In the last step, the dependence of the energy gap on the temperature for the NCCO superconductor has been determined. The experimental results, on which the calculation has been based, are collected in Fig. 5 and in Table 3 (the paper of Kashiwaya et al. [76]). It has been adopted that the characteristic phonon frequency is equal to 28 meV [77].

Fig. 5

The influence of the cerium concentration on the value of a the critical temperature and b the energy gap for the NCCO superconductor [67, 76]

Table 3 The thermodynamic parameters of the NCCO superconductor

The results presented in Fig. 6 prove that for the lowest considered concentration of cerium (x=0.11), above the critical temperature there is the Nernst region, which disappears for T ^⋆⋆ = 17.4 K.

Fig. 6

The dependence of the NCCO energy gap on the temperature for the selected values of the Ce concentration. The blue arrow indicates the branch of the energy gap, which is realized physically

Very unusual results have been obtained for the highest concentration (x=0.18), which follows directly from the experimentally observed increase in the low-temperature energy gap value (T = 4.5 K), (see Fig. 5b or Table 3).

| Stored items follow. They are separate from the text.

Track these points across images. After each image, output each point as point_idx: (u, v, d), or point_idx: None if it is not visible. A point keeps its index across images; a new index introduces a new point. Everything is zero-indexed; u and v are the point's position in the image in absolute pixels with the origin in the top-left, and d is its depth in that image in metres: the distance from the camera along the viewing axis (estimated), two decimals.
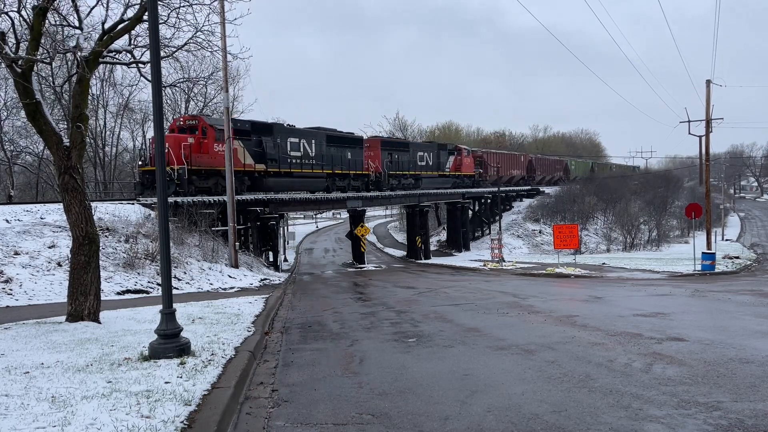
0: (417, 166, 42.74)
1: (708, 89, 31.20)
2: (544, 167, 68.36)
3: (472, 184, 51.20)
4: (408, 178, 41.82)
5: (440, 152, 46.21)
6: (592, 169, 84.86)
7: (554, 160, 74.94)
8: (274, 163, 29.16)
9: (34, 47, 9.96)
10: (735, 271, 27.51)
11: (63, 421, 4.87)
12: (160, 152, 7.62)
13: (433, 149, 45.91)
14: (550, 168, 70.08)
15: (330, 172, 33.56)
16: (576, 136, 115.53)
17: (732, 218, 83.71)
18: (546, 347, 8.55)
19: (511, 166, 59.30)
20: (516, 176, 60.42)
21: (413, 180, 42.66)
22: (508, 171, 58.28)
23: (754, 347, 8.18)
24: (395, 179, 40.22)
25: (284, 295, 18.34)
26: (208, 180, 25.86)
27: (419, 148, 44.19)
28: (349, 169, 35.31)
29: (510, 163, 59.36)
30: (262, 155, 28.49)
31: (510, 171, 58.74)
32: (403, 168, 41.01)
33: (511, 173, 59.00)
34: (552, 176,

In this case, our model predicts that below the critical temperature there are three non-zero branches of G(T), which vary widely in the adopted values (Fig. 6). Mathematically, it can be shown that the thermodynamic potential minimizes the branch with the highest values [47]. Experimental data demonstrate, however, that physically realized is the middle branch, which is due to the structural instability of the studied material (above x>0.18, it is impossible to synthesize the thin film of NCCO [76]).

In our opinion, the experimentally observed result is of fundamental importance in the process of falsification of the presented model. Namely, the obtained theoretical data clearly predict anomalous dependence of the energy gap on the temperature due to the fact of the increase in the value of G together with the increasing T.

In addition, note that above the superconducting state exists the wide Nernst region with the high value of the temperature T ^⋆⋆ equal to 18.3 K. These predictions can be relatively easy checked experimentally, to which we strongly encourage.

Finally, it should be emphasized that for all concentrations of cerium, the NCCO exponent κ significantly differs from the value predicted by the BCS model.

3 Summary

In the paper, the full dependence of the energy gap on the temperature for the high-temperature superconductors LCCO, PCCO, and NCCO has been determined (the thin films). A wide range of the concentration of cerium has been taken into account.

It has been shown that generally, the curves G(T) are the more different from the BCS function, than the lower concentration of cerium has been taken into consideration. However, there are the derogation from the above scheme due to the structural instability of the system NCCO for x=0.18. In this case, the increase of the energy gap together with the increasing of the temperature and the high value of T ^⋆⋆ has been predicted.

For the superconductors LCCO and NCCO (the lowest concentration of cerium) induces the Nernst region, which disappears at the temperature slightly higher than T _C .

In the future, the thermodynamic properties of the electron-doped cuprates will be analysed in the framework of the extended Eliashberg approach [78]. The discussed procedure will enable the analysis of the strong-coupling and the retardation effects [79].